Death Note: tra idealismo, giustizia e sociologia
Qual è la linea che separa il bene dal male? Si può essere malvagi perseguendo l’ideale di giustizia? Death Note, celebre manga giapponese, ideato e scritto da Tsugumi Ōba, si chiede proprio questo.
La storia ha come protagonista uno studente giapponese brillante di nome Light Yagami, che trova un quaderno misterioso nel cortile della scuola, che reca la seguente istruzione: «L’umano il cui nome sarà scritto su questo quaderno morirà». Annoiato della propria vita e stanco della società pervasa dalla criminalità e della corruzione decide di usare il quaderno per ripulire i criminali dalla società. Verrà in seguito a fargli visita il proprietario originale del quaderno, lo shinigami Ryuk, che aveva fatto cadere il quaderno nel regno umani. La sua personalità borderline, lo porterà a ritenersi speciale, una sorta di Messia, prescelto a guidare gli umani verso un nuovo mondo, di cui lui sarà il Dio.
L’intera vicenda ruota intorno alla noia: è l’inettitudine e la noia che porta Light a decidere di usare il Death Note, ed è lo stesso motivo a indurre Ryuk a far cadere il quaderno. La noia che spinge Light a usare il quaderno si tramuta in follia nel momento in cui il protagonista si convince che attraverso il Death Note possa eliminare il male dalla società. Light si reputa migliore degli altri, superiore, un puro che ha il compito di illuminare il mondo attraverso la sua opera. Kira, così viene rinominato il misterioso assassino che uccide i criminali, riconosce che uccidere sia un crimine, ma è convinto che sia un male necessario per estirpare l’ingiustizia dalla società. Light però, non uccide solo i criminali, ma chiunque si opponga a lui e possa ostacolare il suo piano, come farà con l’agente dell’FBI Raye Pember e la fidanzata Naomi Misora, la quale indurrà attraverso il quaderno a suicidarsi dopo essere riuscita a farsi dire il proprio nome con uno stratagemma. Da quel momento Light esplicita ciò che in fondo è sempre stato, una persona approfittatrice che non esita a fare del male a un innocente se viene ostacolato.
La concezione della giustizia di Light è di origine humiana, ossia coloro che commettono un crimine danneggiano la società e quindi meritano qualsiasi pena viene inflitta loro. Ciò che non comprende Light è che adottando la cosiddetta giustizia punitiva, non solo non migliora la società, ma diventa ciò che non voleva essere, un assassino. Contrariamente da Light, Elle, il detective incaricato dall’Interpole a sconfiggere Kira crede in una giustizia che riscatta coloro che sbagliano. Elle rappresenta l’istituzione, la legalità; la giustizia per lui corrisponde ai valori di onestà, correttezza e non lesività del prossimo.

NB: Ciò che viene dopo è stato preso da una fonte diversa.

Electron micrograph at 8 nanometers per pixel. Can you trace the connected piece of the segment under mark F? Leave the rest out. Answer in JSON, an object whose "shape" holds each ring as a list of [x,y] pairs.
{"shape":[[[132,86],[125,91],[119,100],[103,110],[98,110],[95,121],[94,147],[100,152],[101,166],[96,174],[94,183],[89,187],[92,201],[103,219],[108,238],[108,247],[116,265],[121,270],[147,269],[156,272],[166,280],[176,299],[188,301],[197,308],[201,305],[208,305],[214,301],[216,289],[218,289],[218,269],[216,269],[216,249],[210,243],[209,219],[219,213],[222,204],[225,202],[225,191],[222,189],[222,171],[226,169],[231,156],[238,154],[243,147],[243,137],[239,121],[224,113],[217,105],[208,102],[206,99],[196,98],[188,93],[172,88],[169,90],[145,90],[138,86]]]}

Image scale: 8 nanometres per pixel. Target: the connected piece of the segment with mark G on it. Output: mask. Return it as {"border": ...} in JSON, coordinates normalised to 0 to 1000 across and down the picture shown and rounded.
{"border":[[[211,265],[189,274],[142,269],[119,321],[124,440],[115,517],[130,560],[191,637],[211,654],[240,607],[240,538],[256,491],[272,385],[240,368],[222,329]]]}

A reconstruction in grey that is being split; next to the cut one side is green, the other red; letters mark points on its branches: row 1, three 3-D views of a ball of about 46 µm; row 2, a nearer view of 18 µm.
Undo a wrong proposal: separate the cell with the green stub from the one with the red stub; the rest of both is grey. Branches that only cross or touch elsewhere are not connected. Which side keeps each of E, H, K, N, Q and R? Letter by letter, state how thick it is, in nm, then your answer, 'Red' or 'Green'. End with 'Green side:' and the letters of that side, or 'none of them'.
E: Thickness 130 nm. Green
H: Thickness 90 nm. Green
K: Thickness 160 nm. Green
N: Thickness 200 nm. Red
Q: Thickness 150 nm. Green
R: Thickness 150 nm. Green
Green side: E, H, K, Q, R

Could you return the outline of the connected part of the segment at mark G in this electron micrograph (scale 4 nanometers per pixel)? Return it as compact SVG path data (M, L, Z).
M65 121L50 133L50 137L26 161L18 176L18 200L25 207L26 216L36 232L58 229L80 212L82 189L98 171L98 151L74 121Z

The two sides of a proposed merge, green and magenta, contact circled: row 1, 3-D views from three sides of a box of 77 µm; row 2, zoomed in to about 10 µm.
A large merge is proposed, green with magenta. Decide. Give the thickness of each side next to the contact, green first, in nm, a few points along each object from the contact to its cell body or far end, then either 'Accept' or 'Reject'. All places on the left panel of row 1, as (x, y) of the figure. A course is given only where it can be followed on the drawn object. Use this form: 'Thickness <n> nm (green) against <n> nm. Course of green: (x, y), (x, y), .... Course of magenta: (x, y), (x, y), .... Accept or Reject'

Light si ritiene un essere perfetto, si pone ad un livello superiore rispetto agli altri uomini, l’unico in grado a salvare il mondo dall’ignoranza e dalla violenza. Egli crede che gli altri siano sostanzialmente inferiori a lui, ma al contrario di Schopenhauer, che riconosce il bisogno di strappare il Velo di Maya attraverso le tre vie di redenzione, ossia l’arte, la pietà e l’ascesi, Light vuole governare con la forza gli uomini, perché li ritiene sostanzialmente inferiori.
Death Note non vuole fare altro che evidenziare, come ci ricorda la politologa Hannah Arendt, la banalità del male; alcuni regimi possono partire anche da presupposti nobili e corretti, ma rischiano di degenerare in totalitarismi quando si servono di metodi antidemocratici e agiscono al di fuori di ogni norma etica.